1/2 Chrissy tries to spray the flies to death (photo: Noël van Hooft)
De Heimolen recreation park in Baarle-Nassau is struggling with a huge fly plague. It drives Chrissy Stoutenberg crazy, she spends all day with the fly swatter and fly spray. “I can sometimes kill thirty flies with one blow. You can’t sit outside. And there are also hundreds of flies inside.”
Chrissy and her husband live on the campsite for six months because their new house is still being built. But after a month, they are now fleeing the park. And they’re not the only ones.
According to Chrissy, the chalet is uninhabitable. “We kill a hundred flies in one minute here, which makes it really impossible to stay here. You can’t cook, you can’t barbecue, you can’t have a drink. Even the airfryer has flies. The situation is really unhealthy.”
“Fleeing, Skiing and Killing.”
Chrissy makes the holiday home fly-free a few times a day. Each room is sprayed with fly spray, after which she flees outside. “Now we have to wait fifteen minutes and then the floor will be full of dead flies.” And indeed, after a while, the floor looks like a kind of cemetery. “I first kill the flies that are still alive and then I have to air for fifteen minutes to get the poison out of the chalet.”
But just opening the window is not possible, because then hundreds of flies will be inside within a few minutes. And so Chrissy stands at the open window waving a fly swatter like crazy. “I try to keep them out. My daily activity is fleeing, venting and killing.”
“If it continues like this, we can close.”
The owner of the recreation park has no idea where the fly plague comes from and does not want to comment further on the story. “The more publicity we give about this, the more we lose,” says an emotional owner. “If it continues like this, we can close.”

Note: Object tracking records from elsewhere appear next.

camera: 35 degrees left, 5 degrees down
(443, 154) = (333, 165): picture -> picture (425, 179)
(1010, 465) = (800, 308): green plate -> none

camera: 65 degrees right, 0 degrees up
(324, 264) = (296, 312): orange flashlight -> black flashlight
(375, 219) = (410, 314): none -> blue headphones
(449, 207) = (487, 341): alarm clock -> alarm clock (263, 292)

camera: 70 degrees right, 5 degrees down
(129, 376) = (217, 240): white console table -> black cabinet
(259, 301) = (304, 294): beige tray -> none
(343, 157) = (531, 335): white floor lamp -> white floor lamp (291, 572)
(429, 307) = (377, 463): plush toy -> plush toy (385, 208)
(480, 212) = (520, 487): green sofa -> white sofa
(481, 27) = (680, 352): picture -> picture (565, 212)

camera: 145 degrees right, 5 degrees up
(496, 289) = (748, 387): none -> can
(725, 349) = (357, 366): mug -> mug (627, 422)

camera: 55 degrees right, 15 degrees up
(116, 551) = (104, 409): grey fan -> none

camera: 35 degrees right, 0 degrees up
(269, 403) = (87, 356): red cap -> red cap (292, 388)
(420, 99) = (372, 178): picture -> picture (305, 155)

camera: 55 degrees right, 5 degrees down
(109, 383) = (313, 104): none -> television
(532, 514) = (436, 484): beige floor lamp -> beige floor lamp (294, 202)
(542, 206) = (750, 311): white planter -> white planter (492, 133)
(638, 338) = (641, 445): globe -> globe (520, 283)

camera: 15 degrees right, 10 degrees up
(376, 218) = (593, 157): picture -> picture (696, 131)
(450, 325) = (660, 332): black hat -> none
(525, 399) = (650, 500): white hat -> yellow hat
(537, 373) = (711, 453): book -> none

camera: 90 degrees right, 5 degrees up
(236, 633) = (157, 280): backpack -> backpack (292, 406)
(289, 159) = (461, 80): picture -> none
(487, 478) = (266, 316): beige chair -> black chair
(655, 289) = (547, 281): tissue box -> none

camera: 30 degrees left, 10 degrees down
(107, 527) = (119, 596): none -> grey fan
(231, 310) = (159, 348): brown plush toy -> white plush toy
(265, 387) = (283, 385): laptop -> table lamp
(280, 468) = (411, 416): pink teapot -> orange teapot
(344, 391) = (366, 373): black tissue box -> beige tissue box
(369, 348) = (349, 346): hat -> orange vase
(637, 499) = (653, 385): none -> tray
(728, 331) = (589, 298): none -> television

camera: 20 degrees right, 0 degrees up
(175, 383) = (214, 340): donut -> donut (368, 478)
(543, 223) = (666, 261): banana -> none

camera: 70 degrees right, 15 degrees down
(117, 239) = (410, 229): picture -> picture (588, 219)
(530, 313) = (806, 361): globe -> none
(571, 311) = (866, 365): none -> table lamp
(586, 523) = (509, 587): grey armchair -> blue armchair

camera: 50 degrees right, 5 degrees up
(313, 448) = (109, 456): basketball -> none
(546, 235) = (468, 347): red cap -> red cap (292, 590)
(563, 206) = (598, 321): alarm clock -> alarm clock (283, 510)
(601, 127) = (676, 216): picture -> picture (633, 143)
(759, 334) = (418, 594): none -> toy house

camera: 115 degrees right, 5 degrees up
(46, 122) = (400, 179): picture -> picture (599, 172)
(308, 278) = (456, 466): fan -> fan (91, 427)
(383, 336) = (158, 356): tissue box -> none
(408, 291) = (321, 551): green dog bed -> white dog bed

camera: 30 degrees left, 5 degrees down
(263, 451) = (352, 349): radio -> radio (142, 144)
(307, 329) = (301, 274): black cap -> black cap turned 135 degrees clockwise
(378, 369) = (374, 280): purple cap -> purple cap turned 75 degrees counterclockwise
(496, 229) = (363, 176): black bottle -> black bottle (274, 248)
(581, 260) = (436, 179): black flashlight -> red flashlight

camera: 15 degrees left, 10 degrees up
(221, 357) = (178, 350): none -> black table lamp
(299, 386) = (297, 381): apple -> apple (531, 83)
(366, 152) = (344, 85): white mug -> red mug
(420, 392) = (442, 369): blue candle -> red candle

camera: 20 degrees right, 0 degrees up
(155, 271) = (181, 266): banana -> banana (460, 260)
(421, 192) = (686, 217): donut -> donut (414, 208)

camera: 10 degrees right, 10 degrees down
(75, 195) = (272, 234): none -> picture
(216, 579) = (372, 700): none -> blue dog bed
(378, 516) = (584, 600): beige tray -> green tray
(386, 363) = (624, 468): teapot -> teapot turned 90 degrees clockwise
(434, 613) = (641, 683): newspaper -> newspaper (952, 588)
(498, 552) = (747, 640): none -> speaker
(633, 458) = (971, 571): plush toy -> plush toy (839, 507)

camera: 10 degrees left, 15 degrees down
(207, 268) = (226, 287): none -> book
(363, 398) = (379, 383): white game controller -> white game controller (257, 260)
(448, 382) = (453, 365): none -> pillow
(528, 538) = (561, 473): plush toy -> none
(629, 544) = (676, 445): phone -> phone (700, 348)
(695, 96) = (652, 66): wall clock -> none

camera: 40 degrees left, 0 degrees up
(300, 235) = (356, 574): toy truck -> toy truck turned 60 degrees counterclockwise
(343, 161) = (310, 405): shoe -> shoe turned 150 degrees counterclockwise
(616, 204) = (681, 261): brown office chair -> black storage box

“There are livestock farms in the area, that would be the cause. There is little the campsite owner can do about that, but they are not taking any measures for us either,” Chrissy says frustrated. She pays a thousand euros a month for the chalet. “Apparently it is an annual problem, but they refuse to install screens so that we can air normally, they really do nothing for us.”
“I’m dizzy and nauseous right now.”
And that is why Chrissy and her husband are forced to flee to another campsite. “We had to buy a new accommodation yesterday, renting was no longer possible anywhere. It costs us our savings, but then we can sleep again and relax during the day.”
More camping guests have left in the meantime because of the fly plague. “Tourists arrived next to us last week. They were supposed to stay for five days, but after one day they had already left. And next door are refugees, a family, but they couldn’t handle it anymore either.”
After a morning in the chalet, Chrissy doesn’t feel well. “I am dizzy and nauseous now. I’ve had to spray everything twice already. Time to pack up and leave.”